Compartment Syndrome was the suspect, and was confirmed when I went to see the MD on Wednesday through an Intra-compartmental Pressure (ICP) Test. This test is considered the gold standard diagnostic test for chronic exertional compartment syndrome (CECS) in terms of accuracy and reproducible. However, it is a painful and invasive procedure, which relies on the skill of the tester. In spite of those disadvantages, pressure measurements are the only available objective test. Can you tell I've done my research?
I was told to bring on the symptoms in my leg as much as possible in the couple days leading up to the pressure test. So I managed to pile of miles, some speedwork, AND hill repeats, because why the hell not. I was also told to wear my running attire and shoes for the appointment, as there would be a little running involved. Mmmkay.
Doc comes into the room, we talk marathons, and I explain my story. He gets nearly giddy about the potential of driving many large needles into my leg, and gets to work. I get an injection of Novacaine into each the 4 different compartments in my lower leg.
Sting and burn. Sting and burn.
Then we get into the really fun stuff. Doc pulls out one of these fun little pressure meters
and starts to beat the snot out of my lower leg. One of these babies in each of the four leg compartments. Holy hell that hurt. I put a short video below of (part of) the procedure, but be warned, it's kinda nasty.
After the first pressure readings were taken (including novacaine, we're up to 8 needle sticks now), Doc tells me to go for a 20 minute run outside, and so kindly provides me with a loop. Errr.. Am I on candid camera? You want me to take my partially numb, bleeding leg, and go beat the crap out of it? There has to be a punchline, right? Apparently there wasn't. He told me to jog in place in the exam room upon my return, and to not stop moving until he was back in the room with me.
One of the many things I learned Wednesday? Running on a numb lower leg is a trippy sensation. Luckily, my foot still worked, but my leg was partially numb, and my left leg was just angry that I was out pounding out more miles. Super.
Back into the exam room, while being barked at by the nurse to continue running in place. It was the closest I've ever come to boot camp I think. Doc saunters into the room, instructs me to keep moving until he's "ready". Once he gets gloved up again, he tells me to lay on the table, and goes after those compartments again with the above torture device. Although the bonus this time is now I'm dripping sweat all over an already gross exam table and my HR is about 354. Try not to be jealous.
When he's done, I start to get up. "Lay down, and please be still" he says. "I'm going to go get you some water, and we need to do this one more time in 5 minutes". I start laughing, and say "oh, you're hilarious". He gives me that blank doctor stare and says "I'm not kidding". Oh.
After 5 looooooonnnggg minutes, in which I seriously debated bolting from the joint, he comes back in for another go-round. For those keeping track at home, this would be round FOUR of needle sticks, bringing the grand total up to SIXTEEN. No, not a typo.
As he stands over his laptop, staring at some notes, he sighs. I ask what's up, and he says he needs to test one compartment ONE MORE TIME. Before I could jump off the table, there was a needle in my leg. Again.
Finally done, he wraps me in lots of gauze and ice, while trying to break the news to be gently.
Three of the Four compartments in my leg need to be relased via Fasciotomy, which is a surgical procedure in which they cut the fascia to relieve tension and/or pressure.

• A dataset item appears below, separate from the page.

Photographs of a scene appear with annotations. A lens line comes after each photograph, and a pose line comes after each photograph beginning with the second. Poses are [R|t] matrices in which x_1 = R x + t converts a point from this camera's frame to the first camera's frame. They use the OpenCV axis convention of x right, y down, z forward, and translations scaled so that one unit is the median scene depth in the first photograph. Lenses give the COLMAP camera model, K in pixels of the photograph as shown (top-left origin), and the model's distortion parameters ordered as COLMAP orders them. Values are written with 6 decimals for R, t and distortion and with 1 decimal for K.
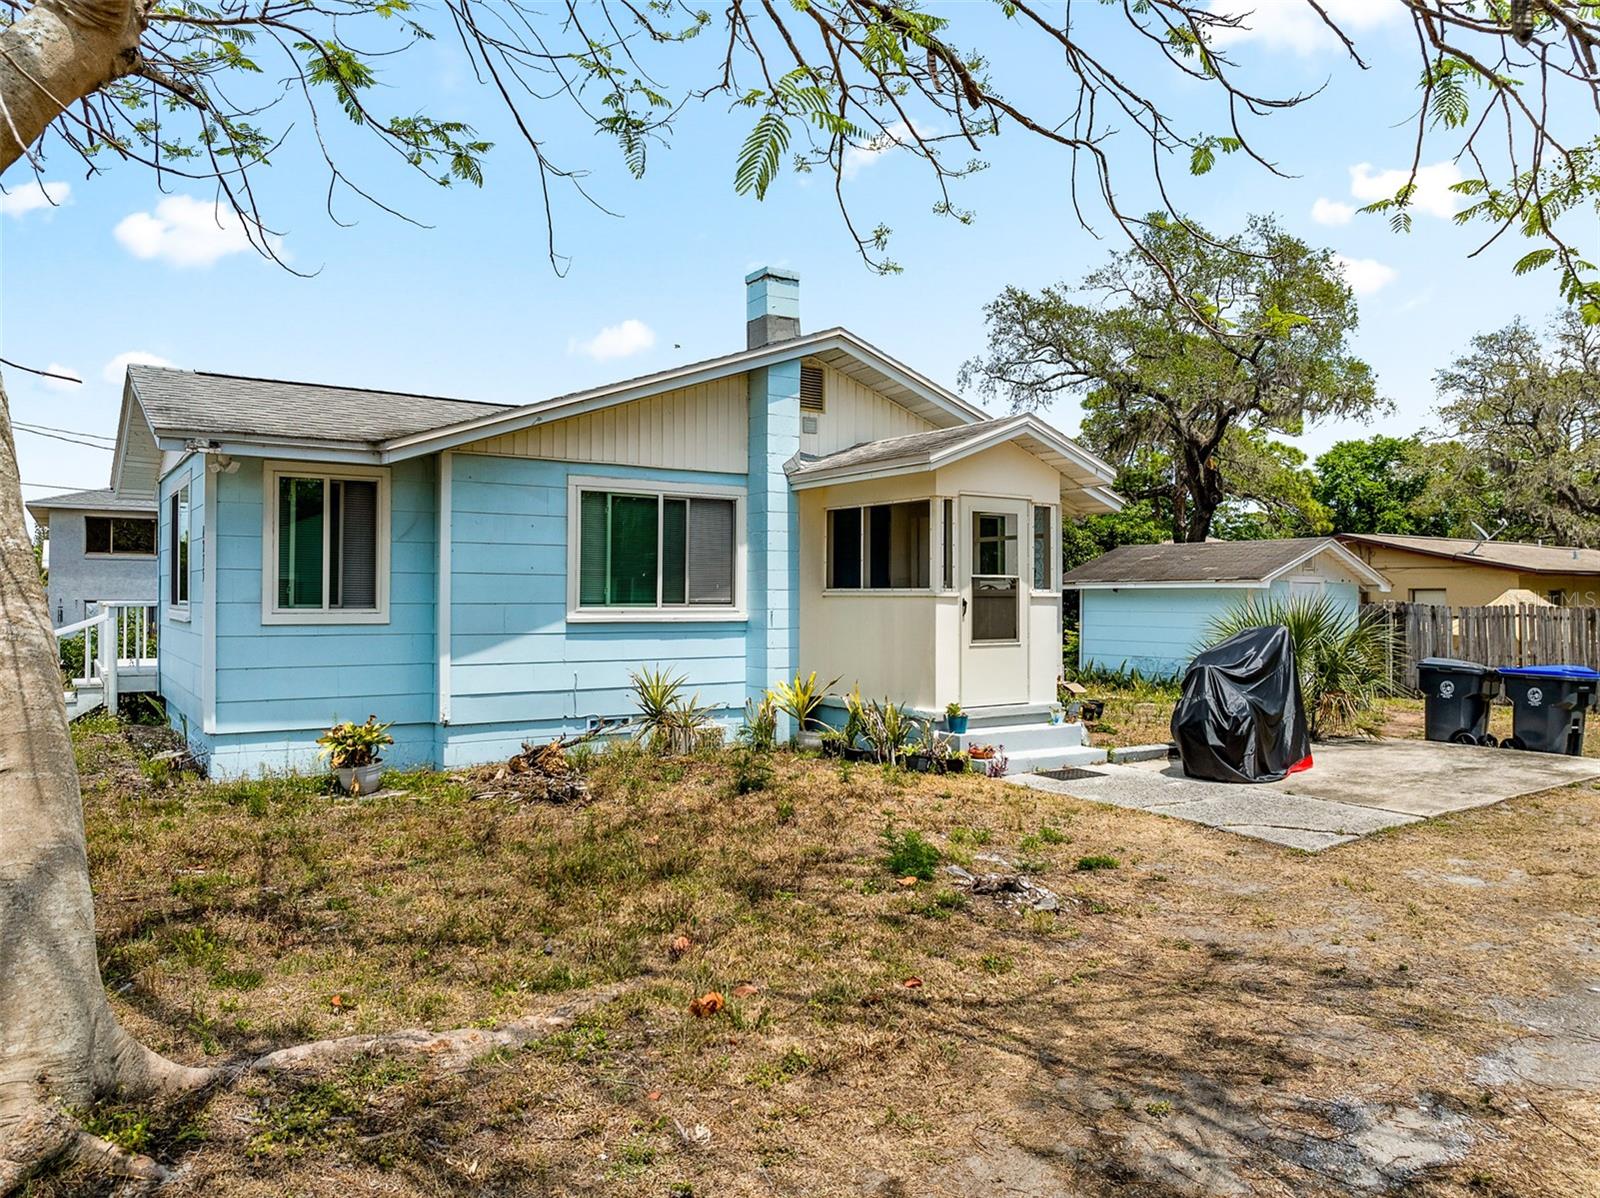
lens RADIAL K [[1139.3, 0, 792.4], [0, 1139.3, 590.3], [0, 0, 1]] dist [-0.027434, -0.006154]
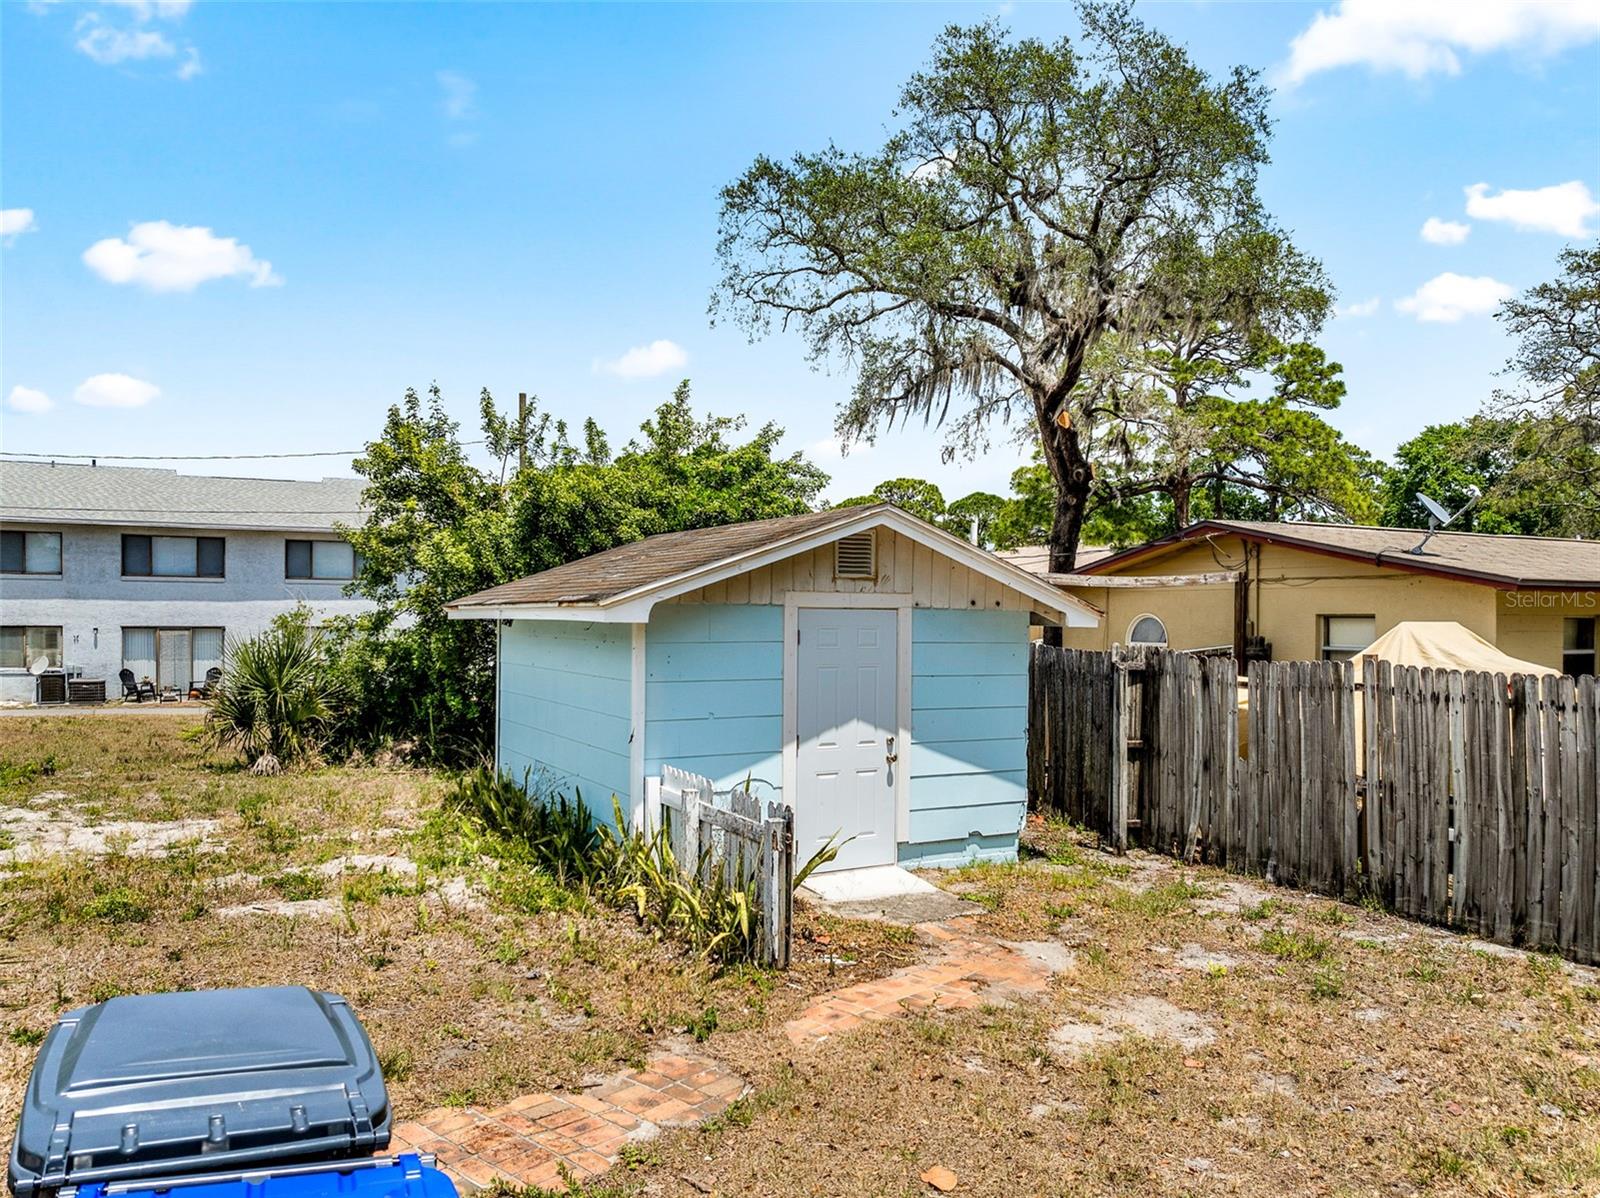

Yes, you read that correctly. Surgery. This spring. Which means Eugene is no longer. And my sucktastic 2011 season of running continues to bleed into 2012. Awesome.

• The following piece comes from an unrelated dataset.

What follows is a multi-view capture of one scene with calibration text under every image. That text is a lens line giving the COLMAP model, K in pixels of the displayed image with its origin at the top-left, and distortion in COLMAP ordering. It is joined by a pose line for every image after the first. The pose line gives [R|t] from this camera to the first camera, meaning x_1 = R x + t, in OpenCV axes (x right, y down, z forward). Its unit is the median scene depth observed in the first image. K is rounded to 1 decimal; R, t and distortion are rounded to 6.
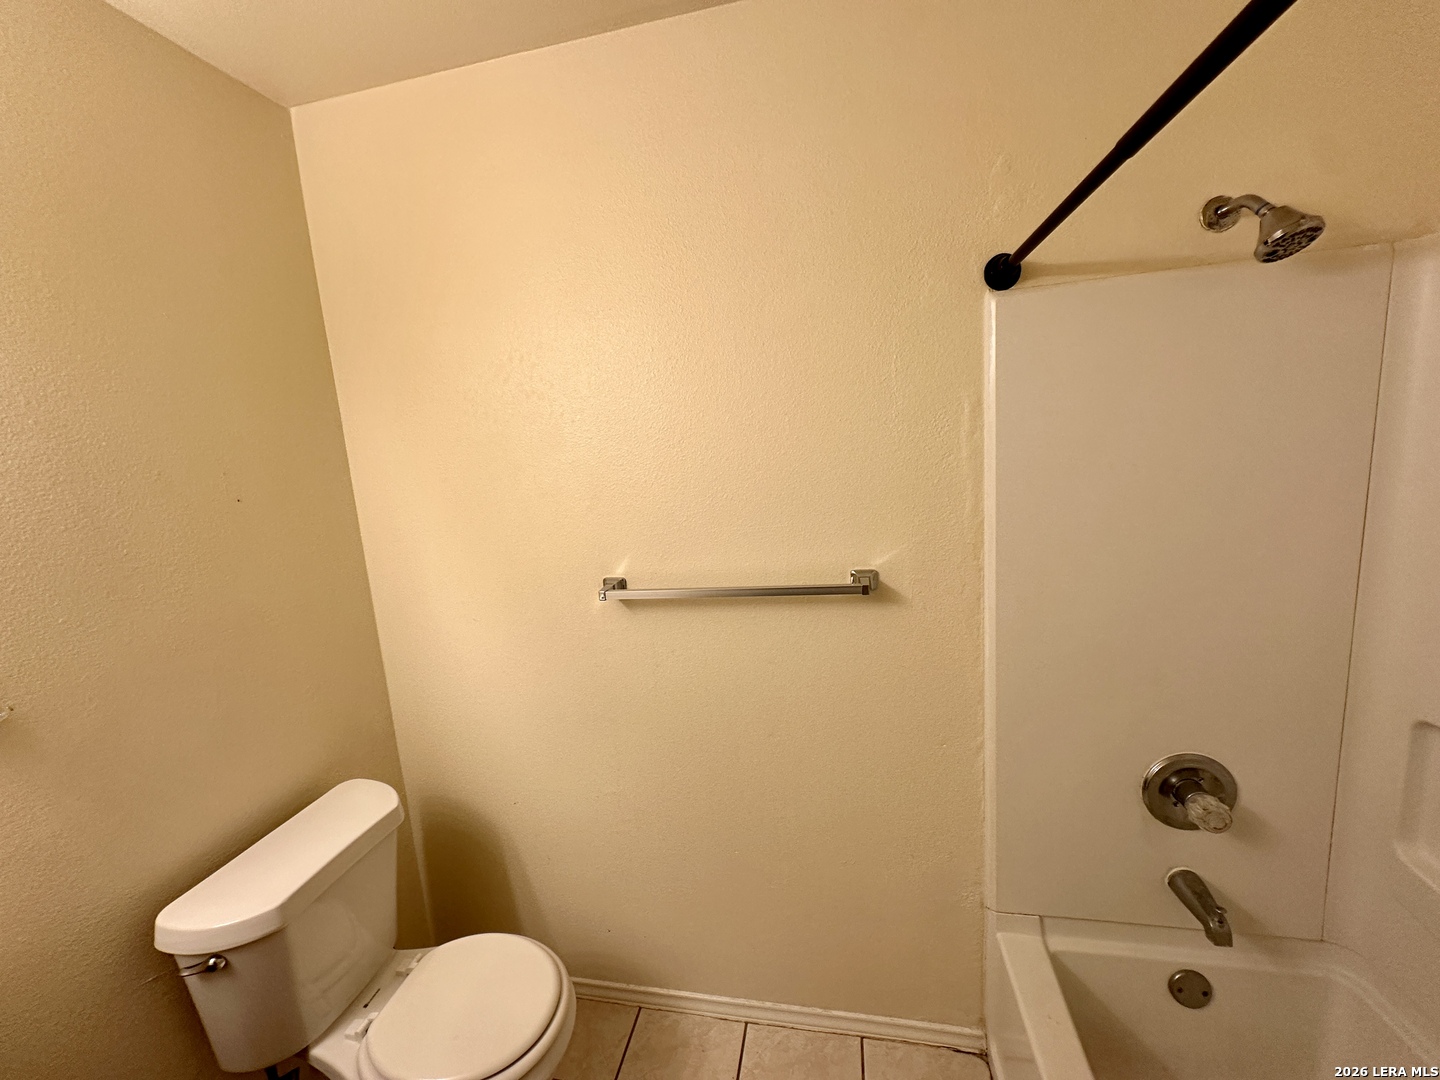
lens RADIAL K [[573.5, 0, 720.6], [0, 573.5, 537.2], [0, 0, 1]] dist [0.003584, 0.000054]
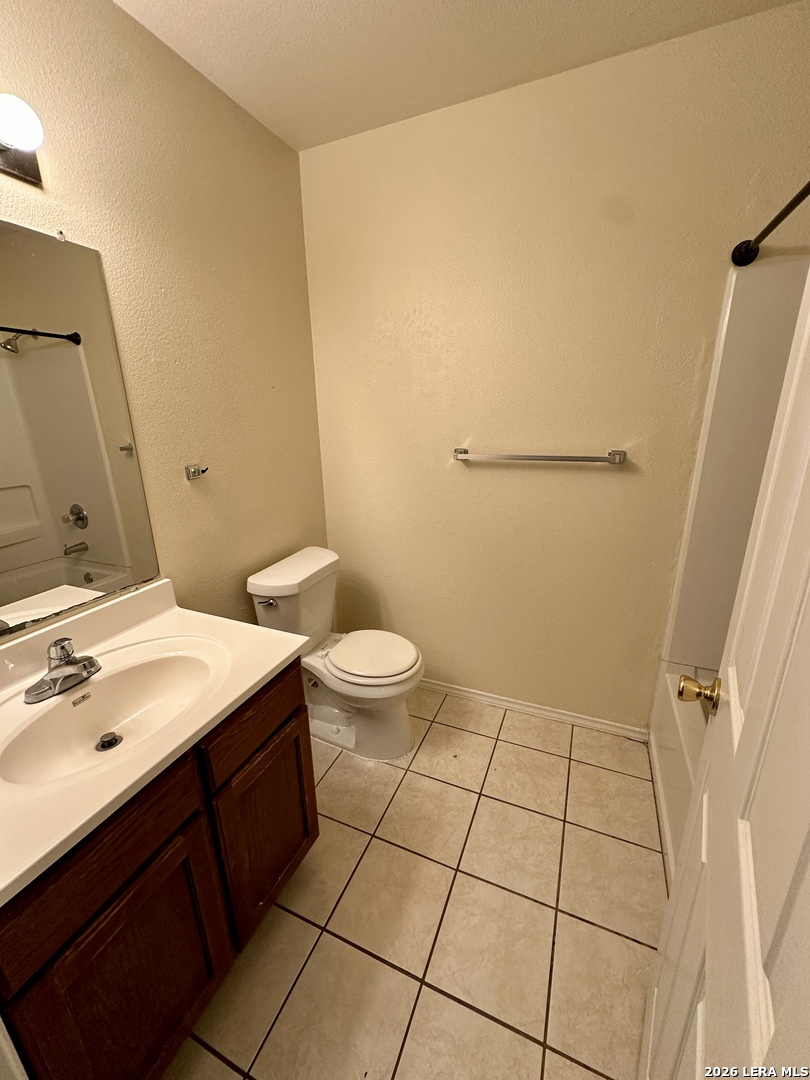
lens RADIAL K [[430.2, 0, 406.8], [0, 430.2, 539.8], [0, 0, 1]] dist [0.003584, 0.000054]
pose [[0.979149, 0.109269, -0.171250, -0.098207], [-0.083815, 0.985216, 0.149411, 0.167905], [0.185045, -0.131942, 0.973832, -0.336206]]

There IS a silver lining however; more than one actually:
(1) I can run right up until the surgery, which will be no sooner than mid-March. And in that time I plan to race a 10-miler and potentially a Half Marathon. I'm going under the knife in the best shape possible.
(2) This surgery is removing the problem that has been plaguing my training for the last couple of years. When I come out of this, I won't be sidelined by this injury ever again. And that is so damn sweet. If it happens to ever occur in my left leg? I'll take up a new sport.
(3) While I don't know the specifics until my consultation, it doesn't appear that the recovery is too daunting.
(4) Given the timing of the surgery, I'll have plenty of time to come out of this and train for a kick-ass late fall marathon. 2012 can still be recovered!
More to come, but that's the current status. I'm finally not limping around today, and managed to hop on the trainer for a little bit earlier. And my plan is to try for an easy run tomorrow, and see how the leg post-jabbing holds up.